Interestingly, Nugenix which helped push Testofen into the limelight by running a series of extremely costly ads, doesn’t even use that extraction method in their own Ultimate Testosterone product, opting instead for regular Fenugreek Extract.
We have yet to find a non-sponsored study on either Fenugreek or Testofen showing any improvement in T levels but there are a lot of studies showing no increase.
⇒ Damiana Leaf Powder – There are two isolated compounds in damiana leaf, pinocembrin and acacetin, that may suppress aromatase activity, which is the body’s conversion of testosterone to estrogen. This is good for your testosterone.
However other compounds, apigenin 7-glucoside, Z-echinacin and oddly enough pinocembrin again, showed estrogenic activity. This is bad for your testosterone.
The jury is still out on how effective damiana is for a man’s testosterone levels but based on the evidence at hand, you shouldn’t expect to see any results from it.
For women, a lack of scientific evidence still prevails but anecdotal evidence abounds which kind of makes sense given the strange and fairly unique anti-estrogenic and estrogenic mix damiana appears to have.
⇒ Diindolylmethane (DIM) – There is a lot of hype around DIM but to date the human studies have varied greatly with little to no evidence supporting claims of a testosterone increase.

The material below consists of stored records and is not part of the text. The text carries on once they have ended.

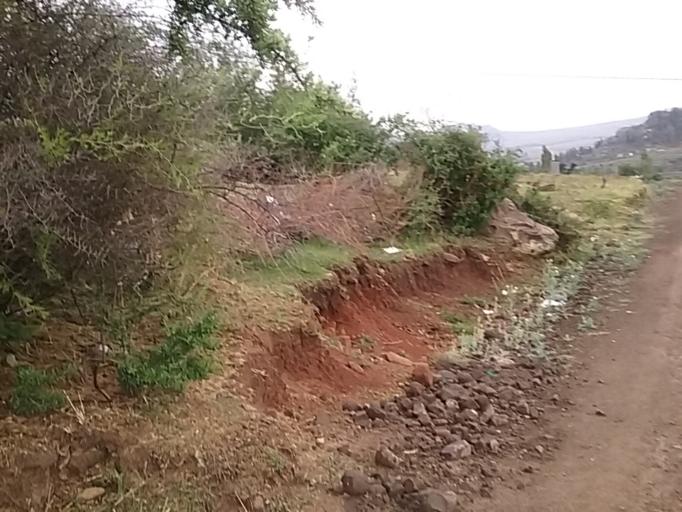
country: LS
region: Berea
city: Teyateyaneng
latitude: -29.1356
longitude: 27.7392
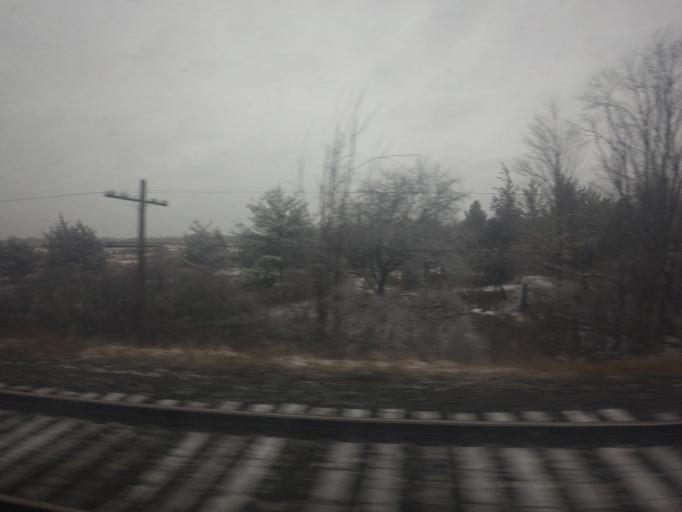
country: US
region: New York
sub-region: Jefferson County
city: Alexandria Bay
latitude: 44.4640
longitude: -75.9065
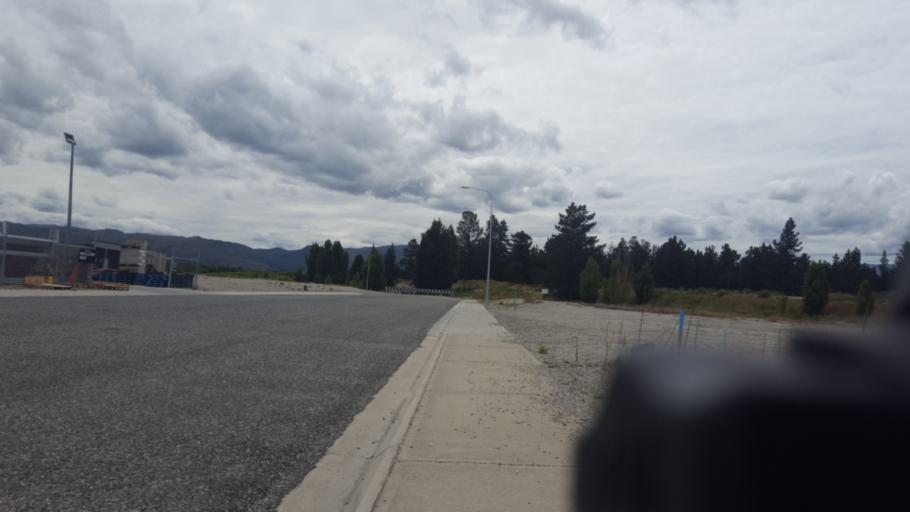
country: NZ
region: Otago
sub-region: Queenstown-Lakes District
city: Wanaka
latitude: -45.2467
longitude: 169.3720
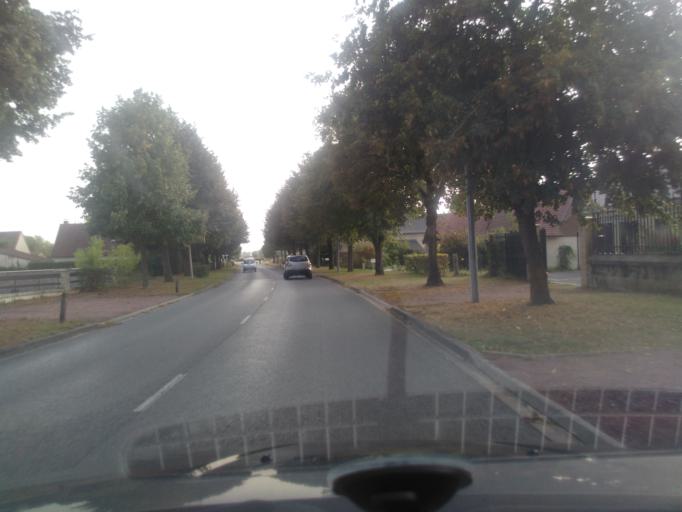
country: FR
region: Picardie
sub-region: Departement de l'Aisne
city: Laon
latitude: 49.5508
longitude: 3.6034
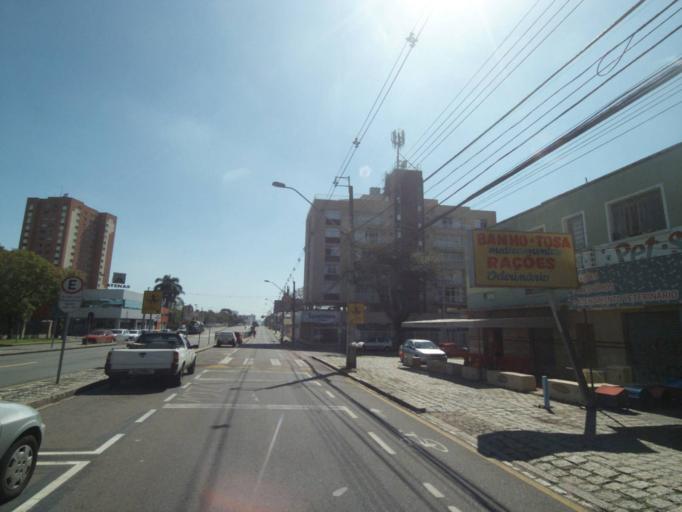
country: BR
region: Parana
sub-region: Curitiba
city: Curitiba
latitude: -25.3972
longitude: -49.2439
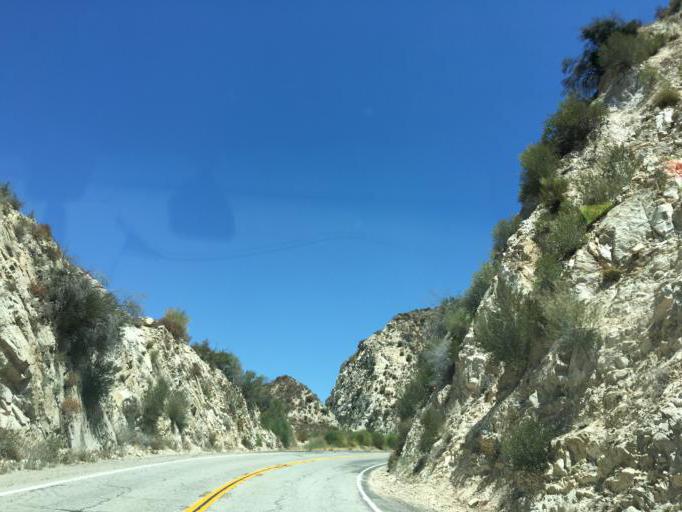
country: US
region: California
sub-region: Los Angeles County
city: La Crescenta-Montrose
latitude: 34.2954
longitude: -118.1722
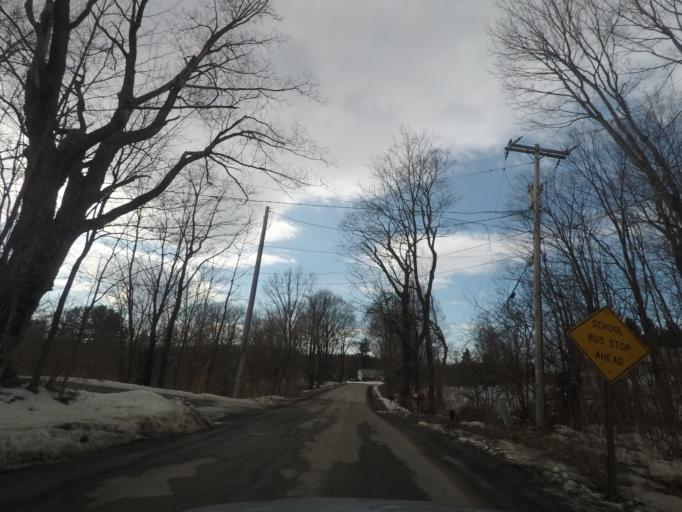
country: US
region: New York
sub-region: Saratoga County
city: Waterford
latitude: 42.7716
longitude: -73.6347
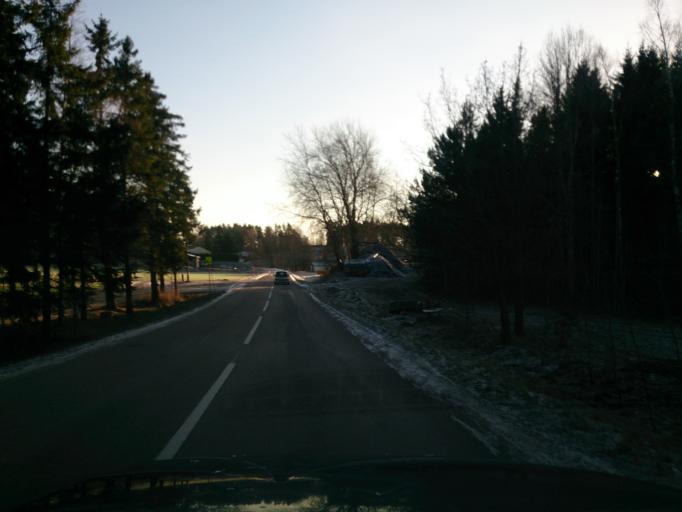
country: SE
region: OEstergoetland
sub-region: Norrkopings Kommun
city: Kimstad
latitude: 58.4192
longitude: 15.9147
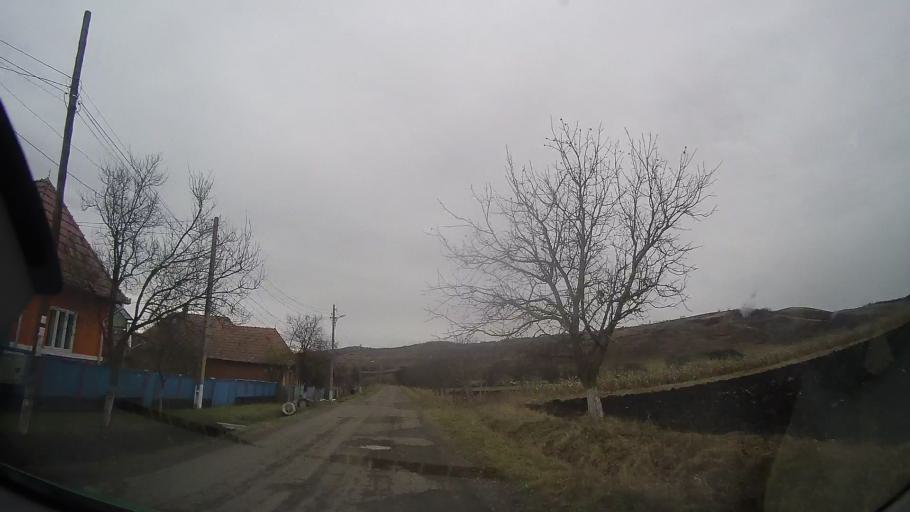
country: RO
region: Mures
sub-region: Comuna Bala
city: Bala
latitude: 46.7060
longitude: 24.4990
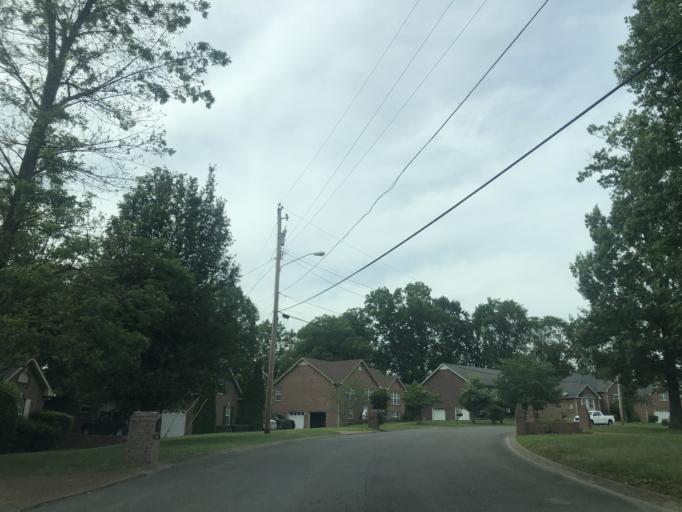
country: US
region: Tennessee
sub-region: Davidson County
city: Nashville
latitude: 36.2094
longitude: -86.8097
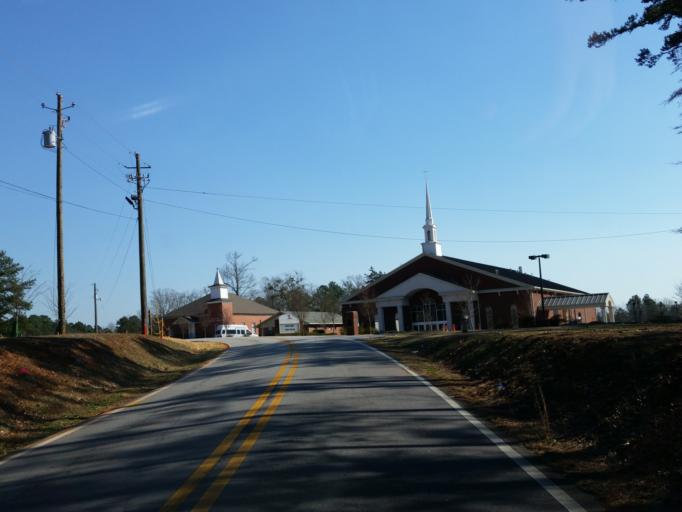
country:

In fact, there has been evidence showing it may actually decrease testosterone in humans while in rats it has been shown to lead to histological degeneration of testicular tissues which is something you obviously don’t want.
Lastly, DIM is frequently used to treat postmenopausal women. While a nutrient can certainly have multiple benefits and can react differently in men than women, in this case it just leaves yet another question mark as to what JYM Supplement Science was thinking adding it to their T booster.
Overall we find Alpha JYM to be a big disappointment. Jim Stoppani, takes a lot of loose science to promote multiple ingredients in his product that have little to no proof behind the claims.